In the park's protected waters, visitors will find 88 types of coral, more than 600 different species of fish as well as whale sharks and manta rays.
Christmas Island boasts some of the best dive spots in Australia. It's home to the longest drop-offs in the world and is located on the edge of the Java Trench, the deepest point in the Indian Ocean.
Underneath the water, divers will find unspoiled corals like the Acropora and plate corals. This important ecosystem attracts a variety of tropical fish including butterfly fish, anemones, eels and the surgeonfish.
If you're lucky, you might even get the chance to dive with one of the ocean's biggest inhabitants, the whale shark.

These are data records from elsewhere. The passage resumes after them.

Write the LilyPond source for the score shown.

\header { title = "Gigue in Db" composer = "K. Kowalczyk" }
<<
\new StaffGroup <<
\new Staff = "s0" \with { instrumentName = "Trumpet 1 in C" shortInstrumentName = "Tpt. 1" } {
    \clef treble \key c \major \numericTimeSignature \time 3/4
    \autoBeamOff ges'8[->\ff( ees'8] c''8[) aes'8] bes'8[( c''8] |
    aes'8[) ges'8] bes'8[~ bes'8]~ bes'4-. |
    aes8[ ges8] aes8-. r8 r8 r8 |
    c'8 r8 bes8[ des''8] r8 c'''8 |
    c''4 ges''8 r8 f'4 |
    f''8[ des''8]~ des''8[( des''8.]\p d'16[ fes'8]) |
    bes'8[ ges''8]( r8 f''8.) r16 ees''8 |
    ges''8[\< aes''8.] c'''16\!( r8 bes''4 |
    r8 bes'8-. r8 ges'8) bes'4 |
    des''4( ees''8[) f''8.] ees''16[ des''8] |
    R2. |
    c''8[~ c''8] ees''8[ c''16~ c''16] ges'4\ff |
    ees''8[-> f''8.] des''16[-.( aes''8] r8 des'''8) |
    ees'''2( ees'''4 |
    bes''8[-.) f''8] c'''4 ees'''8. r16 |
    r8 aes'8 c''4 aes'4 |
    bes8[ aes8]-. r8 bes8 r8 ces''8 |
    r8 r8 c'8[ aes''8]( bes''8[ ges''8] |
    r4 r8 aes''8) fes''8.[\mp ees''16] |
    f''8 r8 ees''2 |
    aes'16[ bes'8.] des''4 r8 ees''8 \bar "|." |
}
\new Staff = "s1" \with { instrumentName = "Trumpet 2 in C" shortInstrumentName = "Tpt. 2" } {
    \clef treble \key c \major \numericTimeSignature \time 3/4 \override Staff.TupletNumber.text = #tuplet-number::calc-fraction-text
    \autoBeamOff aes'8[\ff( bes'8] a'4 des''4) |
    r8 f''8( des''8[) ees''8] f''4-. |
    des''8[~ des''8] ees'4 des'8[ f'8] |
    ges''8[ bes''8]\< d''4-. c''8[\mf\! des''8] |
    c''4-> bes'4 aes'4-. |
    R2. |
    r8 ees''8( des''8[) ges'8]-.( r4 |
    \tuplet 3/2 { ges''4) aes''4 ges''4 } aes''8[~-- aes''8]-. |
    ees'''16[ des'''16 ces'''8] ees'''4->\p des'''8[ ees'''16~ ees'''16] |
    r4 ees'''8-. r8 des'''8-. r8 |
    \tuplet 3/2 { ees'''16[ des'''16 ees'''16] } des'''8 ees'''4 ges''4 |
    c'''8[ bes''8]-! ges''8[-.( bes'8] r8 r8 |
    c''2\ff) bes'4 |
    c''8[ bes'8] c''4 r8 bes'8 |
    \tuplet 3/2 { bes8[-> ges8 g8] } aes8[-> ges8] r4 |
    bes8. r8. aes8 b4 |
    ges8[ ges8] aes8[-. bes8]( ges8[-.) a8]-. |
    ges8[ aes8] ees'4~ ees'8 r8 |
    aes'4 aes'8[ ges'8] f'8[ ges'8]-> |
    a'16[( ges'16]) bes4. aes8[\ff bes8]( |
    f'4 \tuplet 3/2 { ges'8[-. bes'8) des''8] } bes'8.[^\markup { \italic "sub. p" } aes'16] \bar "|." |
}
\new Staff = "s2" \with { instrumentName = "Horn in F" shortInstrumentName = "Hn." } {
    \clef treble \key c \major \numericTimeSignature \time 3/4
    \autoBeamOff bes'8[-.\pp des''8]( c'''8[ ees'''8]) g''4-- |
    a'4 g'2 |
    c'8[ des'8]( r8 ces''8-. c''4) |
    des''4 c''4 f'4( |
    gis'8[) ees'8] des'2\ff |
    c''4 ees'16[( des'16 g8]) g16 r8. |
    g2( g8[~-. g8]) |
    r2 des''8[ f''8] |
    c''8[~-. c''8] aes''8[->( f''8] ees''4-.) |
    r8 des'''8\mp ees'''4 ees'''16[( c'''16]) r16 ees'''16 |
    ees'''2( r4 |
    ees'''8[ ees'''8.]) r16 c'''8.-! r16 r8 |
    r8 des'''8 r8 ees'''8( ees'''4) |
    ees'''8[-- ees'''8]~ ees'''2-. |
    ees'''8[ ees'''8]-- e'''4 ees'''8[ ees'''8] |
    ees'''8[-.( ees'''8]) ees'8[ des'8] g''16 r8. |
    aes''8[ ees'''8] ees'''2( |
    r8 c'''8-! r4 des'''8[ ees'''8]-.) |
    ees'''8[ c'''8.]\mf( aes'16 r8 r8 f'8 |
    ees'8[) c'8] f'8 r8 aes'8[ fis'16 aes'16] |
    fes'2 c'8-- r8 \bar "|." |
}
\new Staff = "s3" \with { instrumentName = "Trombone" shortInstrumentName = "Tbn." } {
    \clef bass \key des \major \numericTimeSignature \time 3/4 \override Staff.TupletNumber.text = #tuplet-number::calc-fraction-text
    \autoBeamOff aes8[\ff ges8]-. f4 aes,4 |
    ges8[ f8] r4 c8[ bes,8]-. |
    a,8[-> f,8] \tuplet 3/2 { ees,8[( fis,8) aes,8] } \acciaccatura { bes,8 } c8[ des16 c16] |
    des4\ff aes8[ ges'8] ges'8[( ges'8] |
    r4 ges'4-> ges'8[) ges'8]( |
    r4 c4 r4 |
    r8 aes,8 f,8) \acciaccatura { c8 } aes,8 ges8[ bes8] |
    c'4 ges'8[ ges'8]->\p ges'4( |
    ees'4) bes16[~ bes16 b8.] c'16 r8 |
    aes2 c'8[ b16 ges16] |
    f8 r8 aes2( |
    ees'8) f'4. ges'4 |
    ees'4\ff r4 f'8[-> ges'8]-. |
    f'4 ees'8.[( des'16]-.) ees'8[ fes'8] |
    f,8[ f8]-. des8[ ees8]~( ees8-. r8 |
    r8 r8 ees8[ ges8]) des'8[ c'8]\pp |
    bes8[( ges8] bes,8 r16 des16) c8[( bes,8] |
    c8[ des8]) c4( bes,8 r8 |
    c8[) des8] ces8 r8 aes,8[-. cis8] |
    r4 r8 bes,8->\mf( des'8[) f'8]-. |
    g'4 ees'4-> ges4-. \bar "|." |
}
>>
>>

These creatures frequent the island's coastline during the wet season with their newborn pups.
Annual Crab Migration
The Christmas Island's annual crab migration is its biggest natural attraction. Each year more than 100 million crabs make their way from the forest to the ocean to lay their keys.
The migration happens at the beginning of the wet season when the rains provide enough moisture for the crabs to survive their journey.
Once at the beach, the breeding sequence links up to the moon. The female crabs remain and only release their eggs precisely at the turn of high tide.
The eggs hatch on contact with the seawater and the young larvae get washed out into the sea. Once the baby crabs are about 5 millimetres cross, they return to the shore and begin their march into the forest.
Dolly Beach is considered to be the most beautiful beach on the island. The secluded beach is in pristine condition, and it's a popular camping spot amongst the locals.
The beach is a 30-minute drive from the capital. Once you've parked your car, you'll have to walk for 45 minutes through the jungle before you reach its sandy shores.
Another popular draw card to Dolly Beach is that its shores are a breeding area for endangered sea turtles. If you come at the right time of year, you'll see tracks of the nesting adults and the emerging hatchlings making their way into the ocean.
Christmas Island is a mecca for bird watchers. Due to the ecology of the island, it's home to hundreds of different species of birds. Seven of the 13 land birds are endemic including the Christmas Island Thrush.
Another plus is that the animals are more curious than fearful of humans. You'll be able to witness some extraordinary sightings and if you're lucky, catch glimpses of some of the rarest birds in the world.
Keep a lookout for the elusive Christmas Island Hawk Owl, the Abbott's Booby and the Christmas Island Frigatebird.